CP Paul hopes that the meeting will roll out a blueprint. This, he felt, would create "an Industrial Model Township (IMT) on the lines of Faridabad and Ballabgarh and expand the print and packaging industrial base."
Why print cluster development?
Cluster means a number of individuals grouped together or collected in one place. Cluster development is the economic development of business clusters, a concept which was first proposed in 1990 by Michael Porter. It has since been attracting attention from government, consultants and academics.
Clusters are an increasing focus for industrial development initiatives. For the print industry, this network is critical to increase Indian print’s competitiveness. “In today's competitive world these type of clusters are very important. Issues like labour, prices with customers, and bulk purchasing can be sorted out with a cluster.”
Kamal Chopra of AIFMP, who initiated the first print and packaging cluster in Karnal says, it really is a question of survival for the micro, medium and small printer. “People are looking at India, and what I have personally noted is that many European companies are interested to get their job executed from India.”
But printers in India are not famously an accomplished group. According to Chopra, 85% of Indian printers are in the micro or small sector and they are not capable of executing bulk export orders.
In addition, there are overseas companies, including Chinese companies, which are interested in investing in the Indian printing and packaging industry. “There are takeovers happening among the big print companies. In such a scenario, what is the future of the 85% Indian printers,” asks Chopra. He thinks the solution lies in the cluster. “Whether it is the printers or print equipment manufacturers, the basic theory is, how to produce more to be competitive. This is possible only if we work in a group.”
The benefits of cluster
Printing and print equipment manufacturing is a capital intensive industry. Therefore, it's not only about the cost of the machine, but how optimally one makes use of the machinery to remain competitive.
Paul says, “Clusters can provide common facilities like pre-press and post-press; administratively they can use common security, conference rooms and a lot of other small things, saving on common cost. It can also be a hub for buyers for buying.” 
Chopra says, in case an innovative machine or equipment is installed at a cluster, many members can use it to optimise production by reducing the per price of the piece to a reasonable level. “I would like to quote an example of the Australian printers here.

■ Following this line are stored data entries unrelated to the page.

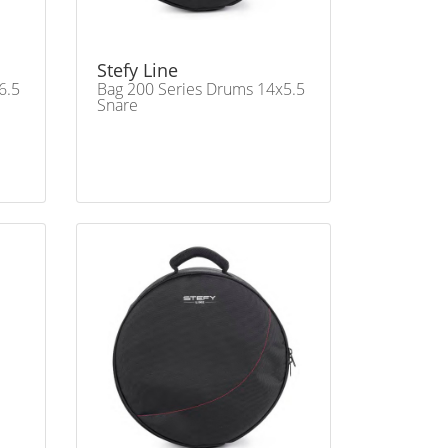
Stefy Line
6.5
Bag 200 Series Drums 14x5.5
Snare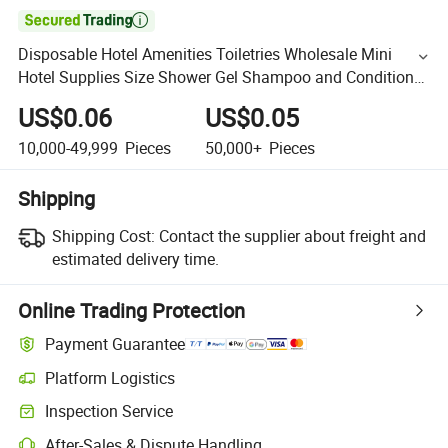

Disposable Hotel Amenities Toiletries Wholesale Mini
Hotel Supplies Size Shower Gel Shampoo and Conditioner
Set
US$0.06
US$0.05
10,000-49,999
Pieces
50,000+
Pieces
Shipping
Shipping Cost:
Contact the supplier about freight and
estimated delivery time.
Online Trading Protection
Payment Guarantee
Platform Logistics
Inspection Service
After-Sales & Dispute Handling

Many printers only produce small digital jobs in their companies and the rest is outsourced from markets like China. This means China becomes a cluster for them.” 
There are other benefits from a manufacturers’ point of view. Manufacturers will be able to understand the routine problems faced by the printers and modify their designs to increase productivity. 
“Manufacturers operating in the vicinity will become accountable, unlike those who come sell their equipment and disappear,” says Paul. He adds, “Print cluster would function like a quality check for manufacturing web offset, small sheetfed press, corrugation machines which cater to India as well as print markets in South East Asia, Middle East, North Africa, etc."  
So as it stands today for the print industry, developing clusters may be a good idea. The large number of small and medium printers and print equipment manufacturers do not always get the best price for their work. “The development of Indian printing and packaging sector is hidden in the cluster. If we will start working in the clusters, I am sure that we can be the biggest market for the global outsourced printing and packaging work.”
Paul agrees and concludes, “If all printing and packaging and manufacturers come together then it will be very easy for everyone to grow.”